Ihr Pfarrer Rudolf Liebig

Anschreiben 01/2010

Beitrag von Matthias Heil am 21. Dezember 2009  |  Kommentieren  |

Liebe Pfarrgemeinde!

Wenn wir einander ein ‚gutes neues Jahr’ oder ein ‚gesegnetes neues Jahr’ wünschen, dann wünschen wir einander, dass das Jahr nur Gutes bringt. Alles, was wir in die Hand nehmen, möge gesegnet sein und Segen bringen.

Wir wissen zu Beginn des neuen Jahres nicht, was es bringen wird. Aber unser Wünschen birgt die Hoffnung, dass alles, was geschehen wird, für uns letztlich gut wird und Segen bringt. Denn unsere Erfahrung sagt uns, dass wir keine Garantie haben. Wir können krank werden, Krisen können uns treffen und erschüttern, wir können liebe Menschen durch den Tod verlieren.

Der Segen, den wir uns für das neue Jahr 2010 wünschen, möchte ausdrücken, dass es nichts gibt, was nicht zum Segen werden kann. Der Glaube an den Segen Gottes, der seine Hand schützend über uns hält, entlastet uns. Denn wir wissen: Was auch immer kommt – nichts kann uns trennen von der Liebe Gottes. Nichts kann uns zerbrechen, weil wir mit unserer Gebrechlichkeit und Gebrochenheit unter Seinem Segen stehen.

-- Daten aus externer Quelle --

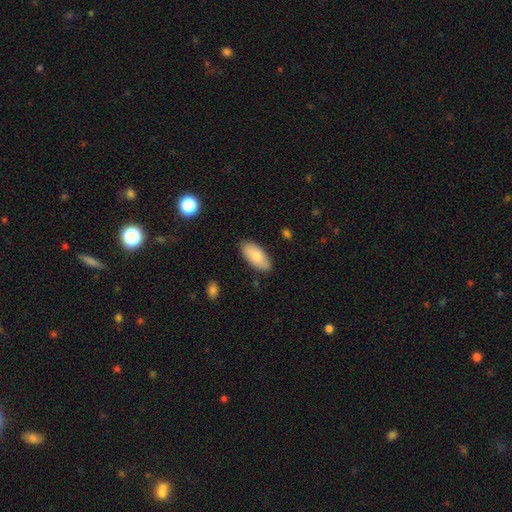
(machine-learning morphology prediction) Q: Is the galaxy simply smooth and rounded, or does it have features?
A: smooth — 84%.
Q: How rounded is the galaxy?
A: in between — 91%.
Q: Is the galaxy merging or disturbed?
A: none — 85%.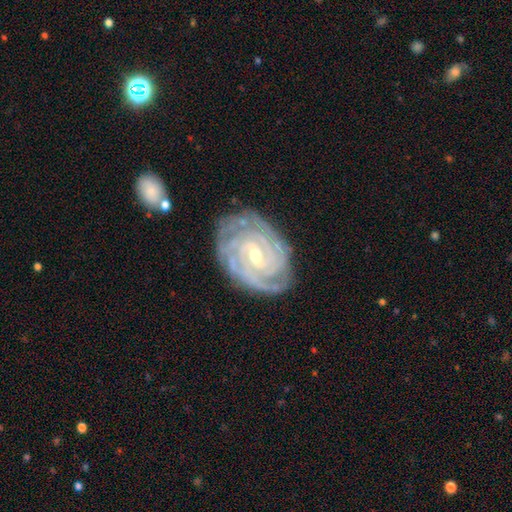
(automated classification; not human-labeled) A featured or disk galaxy (92%) with a weak bar (51%), 3 (27%) tight (82%) spiral arms (98%) and a small central bulge (55%). Merging: none (80%).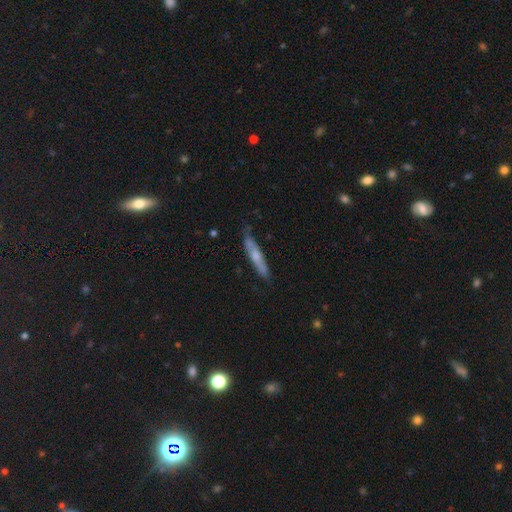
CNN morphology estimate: Smooth or featured?
  - smooth: 49% *
  - featured or disk: 45%
  - star or artifact: 6%
Merging?
  - none: 75% *
  - minor disturbance: 20%
  - major disturbance: 3%
  - merger: 2%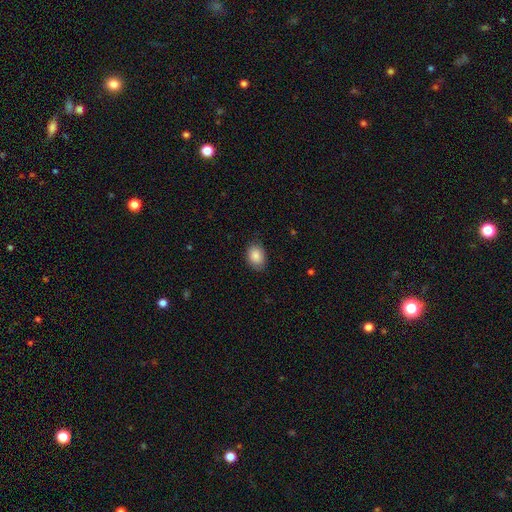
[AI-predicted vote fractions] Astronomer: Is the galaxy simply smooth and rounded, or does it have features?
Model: smooth — 87%.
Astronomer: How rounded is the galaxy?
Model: in between — 75%.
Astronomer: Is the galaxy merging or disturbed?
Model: none — 79%.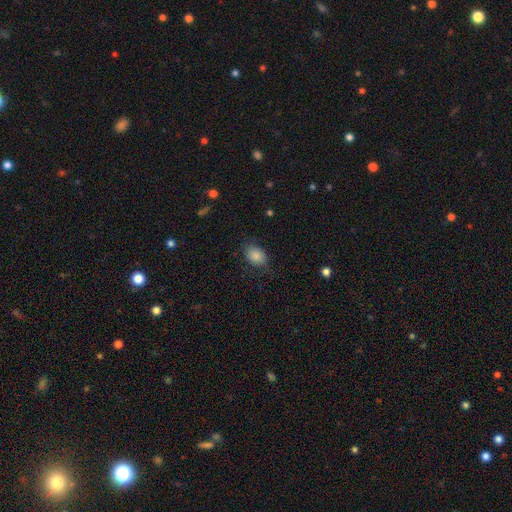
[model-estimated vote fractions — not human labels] smooth-or-featured: smooth: 84% | featured or disk: 8% | star or artifact: 8%
  how-rounded: in between: 74% | round: 25% | cigar-shaped: 1%
  merging: none: 71% | minor disturbance: 20% | major disturbance: 8% | merger: 1%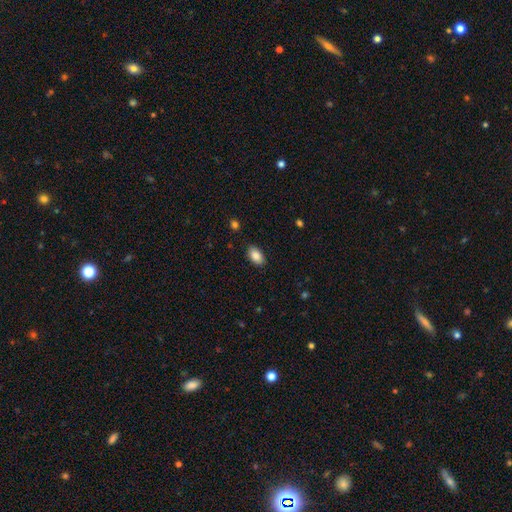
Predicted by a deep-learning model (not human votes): Morphology: type=smooth (86%); roundness=in between (92%); merging=none (88%).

So wünsche ich Ihnen ein gesegnetes neues Jahr 2010, damit Sie voll Vertrauen Ihren Weg gehen, in der Gewissheit, dass alle Schritte, die Sie tun, gesegnet sind und Segen bringen.

Ihr Pfarrer
Rudolf Liebig

“Eine Handvoll Lego”

Beitrag von Eva-Maria Konsek am 9. Dezember 2009  |  Kommentieren  |

“Eine Handvoll Lego” ist eine Aktion der Messdiener von St. Antonius/Künzell und St. Pius/Fulda in Zusammenarbeit mit dem Förderverein Sr. Therese Vogel. – Auch in Kenia bauen die Kinder gern mit Lego. In der Missionsstation bei Sr. Therese haben die Kinder Schutz und Heimat gefunden. Für diese Kinder ist es sehr wichtig etwas lernen zu können, damit sie sich später einmal selbst versorgen können. Wichtig ist aber auch das Spiel. Wer spielt, der träumt, der baut an einer neuen Welt, der vergisst, was er Schlimmes erlebt hat. In den Pfarreien St. Antonius und St. Pius und den Kindergärten St. Michael und St. Pius haben groß und klein Lego gesammelt, und es konnten einige Kisten gefüllt werden. Um einen sicheren Transport zu garantieren, wird das Lego in den nächsten Wochen auf verschiedenen Wegen zu Sr. Therese gebracht. Allen Spendern sei ganz herzlich Dank gesagt! – Und: wichtiger als eine Handvoll Lego ist eine Handvoll Beten!